На нее в самом деле было жалко смотреть: она не прикидывалась. Ей было в самом деле больно. Довольно долго ее слова были бессвязны, — так она была сконфужена за себя; потом мысли ее пришли в порядок, но и бессвязные, и в порядке, они уже не говорили Лопухову ничего нового. Да и сам он был также расстроен. Он был так занят открытием, которое она сделала ему, что не мог заниматься ее объяснениями по случаю этого открытия. Давши ей наговориться вволю, он сказал:
— Все, что вы говорили в свое извинение, было напрасно. Я обязан был оставаться, чтобы не быть грубым, не заставить вас подумать, что я виню или сержусь. Но, признаюсь вам, я не слушал вас. О, если бы я не знал, что вы правы! Да, как это было бы хорошо, если б вы не были правы. Я сказал бы ей, что мы не сошлись в условиях или что вы не понравились мне! — и только, и мы с нею стали бы надеяться встретить другой случай избавления. А теперь, что я ей скажу?
Г-жа Б. плакала.
— Что я ей скажу? — повторял Лопухов, сходя с лестницы. — Как же это ей быть? Как же это ей быть? — думал он, выходя из Галерной в улицу, которая ведет на Конногвардейский бульвар.
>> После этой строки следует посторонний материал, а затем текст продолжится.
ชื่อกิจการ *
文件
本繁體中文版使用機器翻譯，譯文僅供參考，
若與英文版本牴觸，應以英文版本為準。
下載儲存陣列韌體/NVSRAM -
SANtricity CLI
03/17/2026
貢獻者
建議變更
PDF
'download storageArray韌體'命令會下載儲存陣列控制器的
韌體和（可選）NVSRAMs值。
Разумеется, г-жа Б. не была права в том безусловном смысле, в каком правы люди, доказывающие ребятишкам, что месяца нельзя достать рукою. При ее положении в обществе, при довольно важных должностных связях ее мужа, очень вероятно, даже несомненно, что если бы она уж непременно захотела, чтобы Верочка жила у нее, то Марья Алексевна не могла бы ни вырвать Верочку из ее рук, ни сделать серьезных неприятностей ни ей, ни ее мужу, который был бы официальным ответчиком по процессу и за которого она боялась. Но все-таки г-же Б. пришлось бы иметь довольно хлопот, быть может, и некоторые неприятные разговоры; надобно было бы одолжаться по чужому делу людьми, услуги которых лучше приберечь для своих дел. Кто обязан и какой благоразумный человек захочет поступать не так, как г-жа Б.? мы нисколько не вправе осуждать ее; да и Лопухов не был неправ, отчаявшись за избавление Верочки.
XIV
А Верочка давно, давно сидела на условленной скамье, и сколько раз начинало быстро, быстро биться ее сердце, когда из-за угла показывалась военная фуражка. — Наконец-то! он! друг! — Она вскочила, побежала навстречу.
Быть может, он и прибодрился бы, подходя к скамье, но, застигнутый врасплох, раньше чем ждал показать ей свою фигуру, он был застигнут с пасмурным лицом.